The book's frontispiece consists of an engraving by George Vertue of a bronze bust of Homer's head from the Hellenistic period. Brought to England by Thomas Howard, 14th Earl of Arundel, the head's arrival in western Europe caused a sensation. As of 2021, it resides in the British Museum. Engraved by Paul Fourdrinier after William Kent, the title page features an illustration of Achilles sitting on a grave while also beaming light towards Homer.

== Reception ==
The Odyssey was an immense financial success for Pope. Benefitting from the popularity of his Iliad translation, it earned him approximately . Classicist Emily Wilson writes that it "dominated the market" and shaped how future translators interpreted the poem.

Pope's translation quickly became a favourite of the period. In 1726, historian Joseph Spence praised the translation as, in some ways, an improvement over the Homeric Greek, citing his use of epithets, allusion, and vivid imagery. Pope's translations have been described as the "end of an old era of Homer", being the last translation released before Friedrich August Wolf's Prolegomena ad Homerum (1795). Pope had regarded Homer as a long-dead but individualised artist, while Wolf moved emphasis from Homer as a single author and emphasised oral transmission.

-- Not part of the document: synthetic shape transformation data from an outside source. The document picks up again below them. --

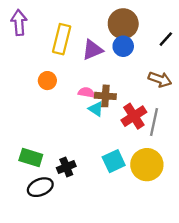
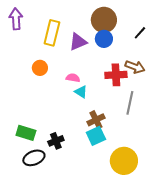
brown cross: (105, 96) -> (96, 120), moved, turned -30
red cross: (134, 116) -> (116, 75), moved, turned 30
yellow circle: (147, 165) -> (124, 161), moved

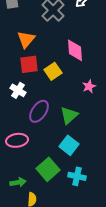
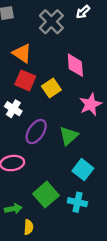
orange triangle: (26, 39) -> (22, 53), turned -36
red square: (29, 64) -> (25, 80), turned 30
pink star: (89, 86) -> (90, 104), size x1.5
cyan square: (69, 145) -> (83, 170), moved

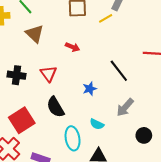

Historian Louis Kelly called the translation "Homer in a powdered wig declaiming in a baroque theatre". To Wilson, Pope's Odysseus is "the ultimate hero of politeness and tact", a king whose deep knowledge of suffering informs his approach to ruling.

Many of the Iliads detractors expressed similar concerns over the Odyssey, citing poor imagery and intellectual dishonesty regarding authorship. Sir Leslie Stephen preferred Pope's Iliad, reasoning that he had put more time and care into the translation.